SYNONYM and ANTONYM

>> Rabu, 02 Desember 2009

Idris PBI
Synonymy is the relationship between two predicates that have the same sense.
Example : In most dialects of English, stubborn and obstinate are synonym.
In many dialects, brigand and bandit are synonyms.
In many dialects, mercury and quicksilver are synonyms.


Example of perfect synonymy are hard to find, perhaps because there is little point in a dialect having two predicates with exactly the same sense. Note that our definition of synonymy requires identify of sense. This is a stricter definition than is sometimes given : sometimes synonymy is defined as similarity of meaning, a definition which is vaguer than ours. The price we pay for our rather strict definition is that very view examples of synonymy, so defined, can be found.
Clearly the notions of synonymy and sense are interdependent. You can’t understand one without understanding the other. These concepts are best communicated by a range of example. In general, when dealing with sense relations, we shall stick to clear cases. (We admit the existence of many genuinely unclear, borderline cases). In considering the sense of the word, we abstract away from any stylistic, social, or dialectal association the word may have. We concentrate on what has been called the cognitive or conceptual meaning of the word.
Example : How many kids have you got ?
How many children have you got ?
Here we would say that kids and children have the same sense, although clearly they differ in style, or formality.
Synonym is a relation between predicates, and not between words (i.e. word forms). Recall that a word may have many different senses, each distinct sense of a word (of the kind we are dealing with) is a predicate. When necessary, we distinguish between predicates by giving them subscript number. For example, hide¹ could be the intransitive verb, as in let’s hide from Mummy, hide² could be transitive verb, as in Hide your sweeties under the pillow, hide³ could be the noun, as in We watched the bird from a hide, and hide4 could be the noun, as in The hide of an ox weighs 200 lbs. The first three senses here (the first three predicates) are clearly related to each other in meaning, whereas the fourth is related. It is because of the ambiguity of most words that we had formulate practice questions about synonym in terms of sentences. The sentence The thief tried to hide the evidence, for example, make is clear that one is dealing with the predicate hide² (the transitive verb). Hide² is a synonym of conceal.

The definition of synonymi as relationship between the sense of words requires a clear separation of all the different senses of a words, even though some of these sense may be quite closely related, as with hide¹, hide², and hide³.

★ ★ ★

Instructions:
1. Duplicate everything in the post on synonymy from "SYNONYM and ANTONYM" down to "obstinate are synonym.".
2. Using the post on synonymy, list each numbered sense of "hide" that it distinguishes, together with the part of speech and the example sentence given for each.

★ ★ ★

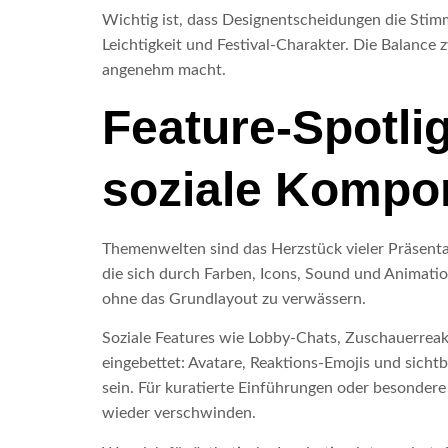
Wichtig ist, dass Designentscheidungen die Stimm
Leichtigkeit und Festival‑Charakter. Die Balance 
angenehm macht.
Feature-Spotli
soziale Kompo
Themenwelten sind das Herzstück vieler Präsenta
die sich durch Farben, Icons, Sound und Animatio
ohne das Grundlayout zu verwässern.
Soziale Features wie Lobby-Chats, Zuschauerreakt
eingebettet: Avatare, Reaktions-Emojis und sicht
sein. Für kuratierte Einführungen oder besonder
wieder verschwinden.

★ ★ ★

Numbered responses:
1.
SYNONYM and ANTONYM

>> Rabu, 02 Desember 2009

Idris PBI
Synonymy is the relationship between two predicates that have the same sense.
Example : In most dialects of English, stubborn and obstinate are synonym.

2.
- hide¹: intransitive verb, as in "let's hide from Mummy"
- hide²: transitive verb, as in "Hide your sweeties under the pillow"
- hide³: noun, as in "We watched the bird from a hide"
- hide4: noun, as in "The hide of an ox weighs 200 lbs"